### [Reading passage]
::::

# Early 1900's / Teens E. C. Simmons WESTMINSTER mens bike



## stingrayjoe (Oct 24, 2016)

I purchased this from another CABE member missing a few parts. The chain adjusters are still on my list of parts needed. Pretty interesting bike with the Pat.1914 locking drop stand, E.C. Simmons Laclede saddle and parade bars. Nice matched wood wheels and chain Western Giant tread single tube tires. Rear hub is a Musselman manual coaster brake with Pat date of 860224. Last legible date stamp of 1908?. Appears to be original paint with some loss on the lower seat tube from what I suspect the jaws of a work stand clamp.


----------



## Goldenindian (Oct 24, 2016)

::::

### [Given entries]
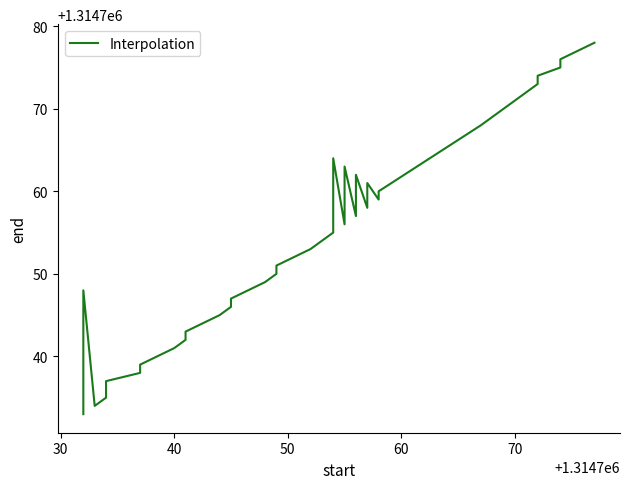

How many points are lower than both their immediate neighbors (excluding endpoints)?

5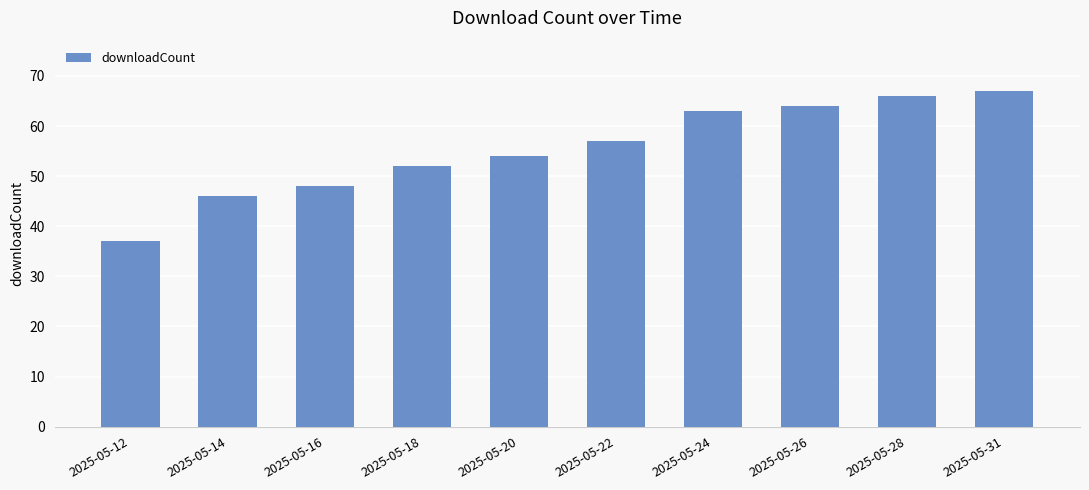

Which label corresponds to the smallest value in the chart?

2025-05-12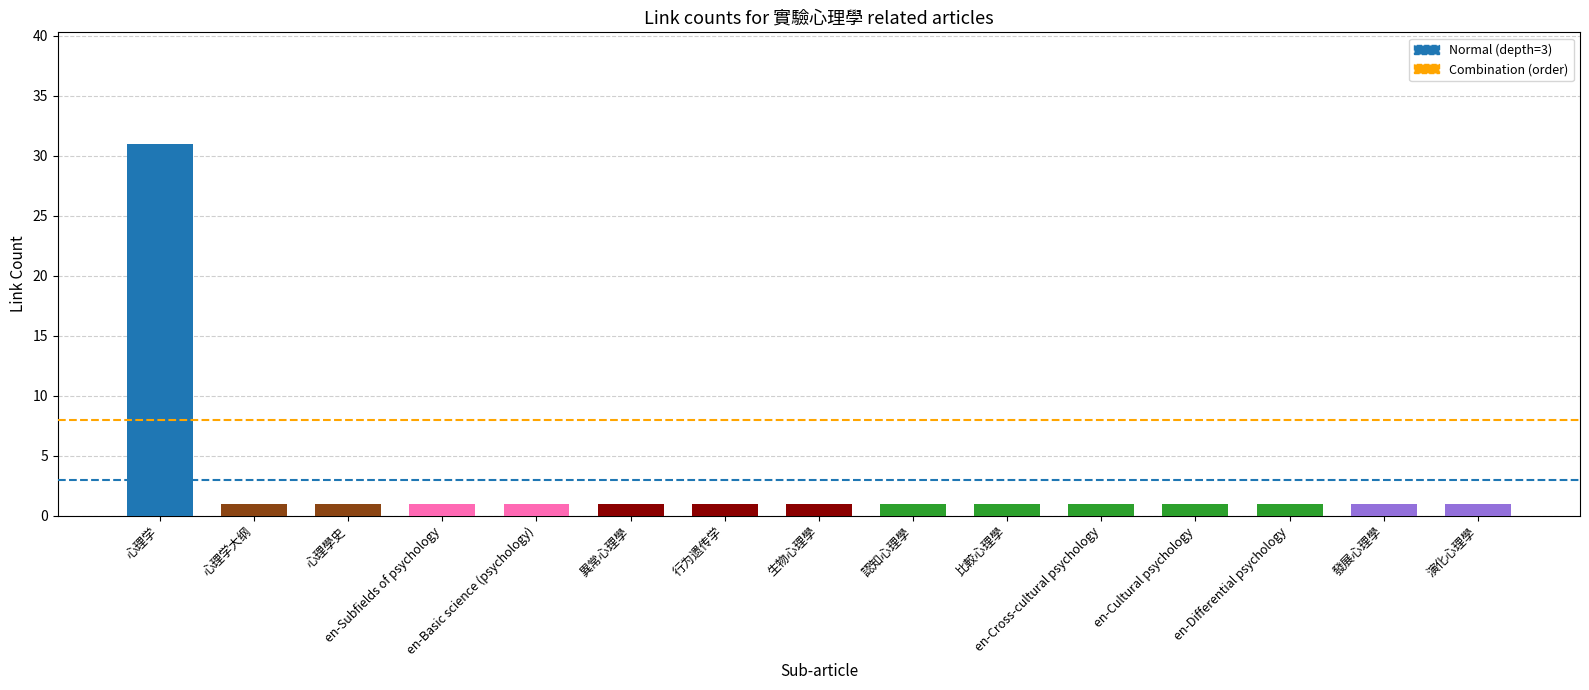

What is the average value?

3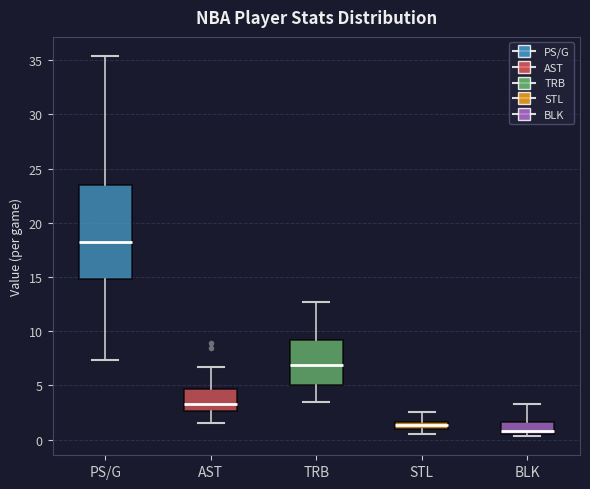

Where is the lower edge of the box for PS/G on the y-axis? The values are not printed on the chart, so give them approximately, as read against the axis.

15.0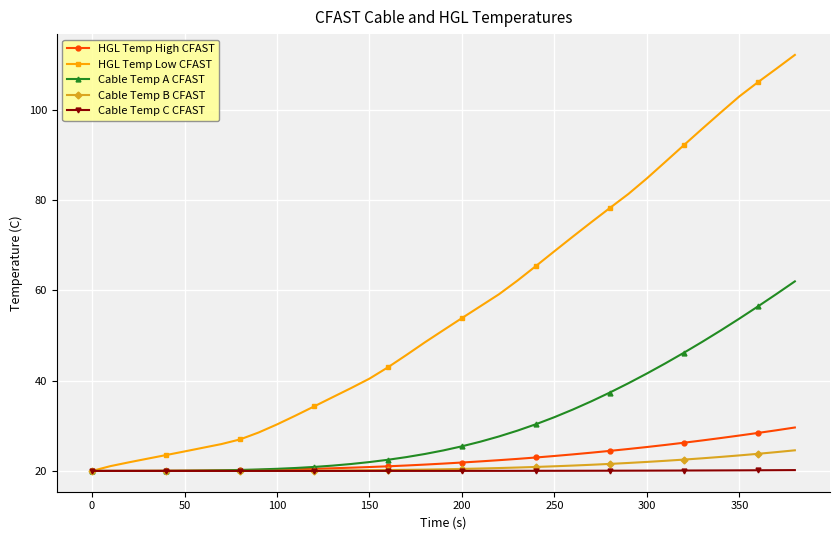

Which series has the largest range (max minus min)?

HGL Temp Low CFAST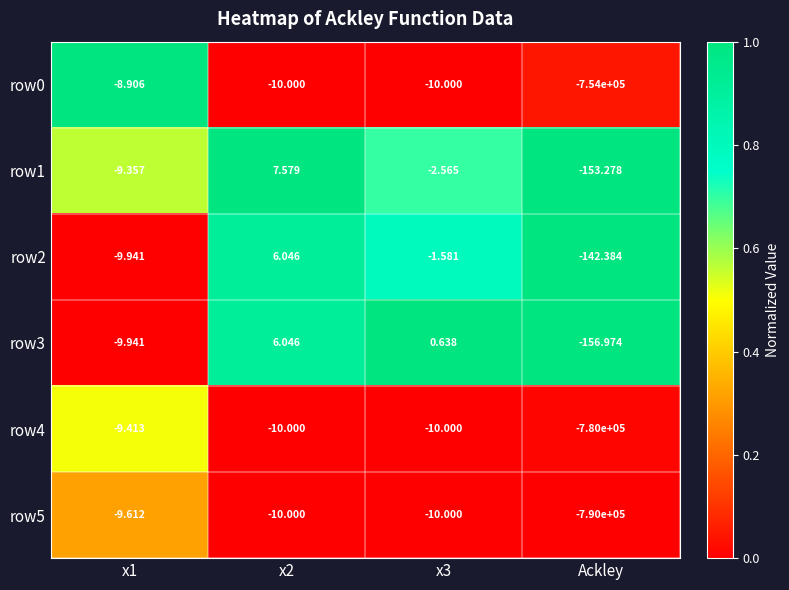

Which category has the lowest value across all series?

Ackley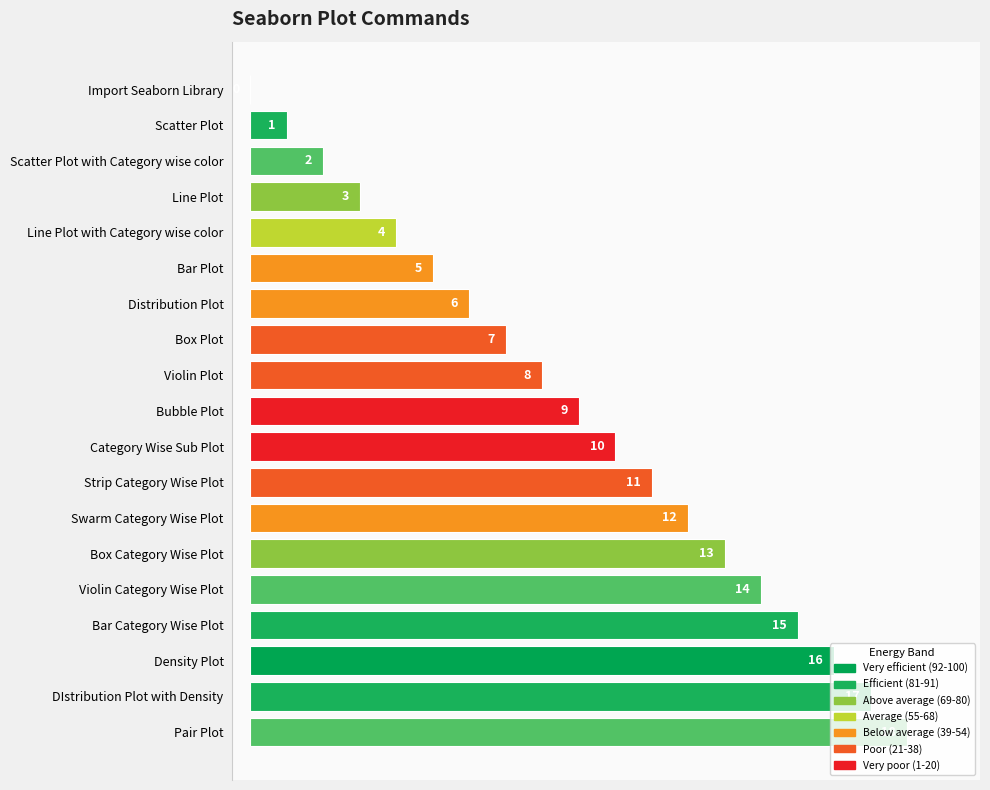

Is it true that the value at Bubble Plot is 9?

True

::::

### [Instruction 1]
In the forum thread about the E. C. Simmons Westminster bike, what kind of rear hub does the bike have?
### [Instruction 2]
According to the forum thread about the E. C. Simmons Westminster bike, what does the owner suspect caused the paint loss on the lower seat tube? Answer in one to three sentences.
### [Instruction 3]
Extend the forum thread about the E. C. Simmons Westminster bike, picking up after its last line.

### [Exercise result 1]
A Musselman manual coaster brake.

### [Exercise result 2]
The owner suspects the paint on the lower seat tube was worn away by the jaws of a work stand clamp.

### [Exercise result 3]
The badge has a 1610 on it right? That would be a 1916. I have a 810 for 1918. Glad to see someone finished it off with some wheels. Thanks for sharing. Cool ride.


----------



## gtdohn (Oct 24, 2016)

Very sweet bike Joe. I like it enough to buy it


----------



## catfish (Oct 24, 2016)

Nice bike!


----------



## Ed Minas (Oct 24, 2016)

Love the color and the locking stand!


----------



## stingrayjoe (Oct 25, 2016)

Yes badge is stamped 1610. Thank you all for the kind words.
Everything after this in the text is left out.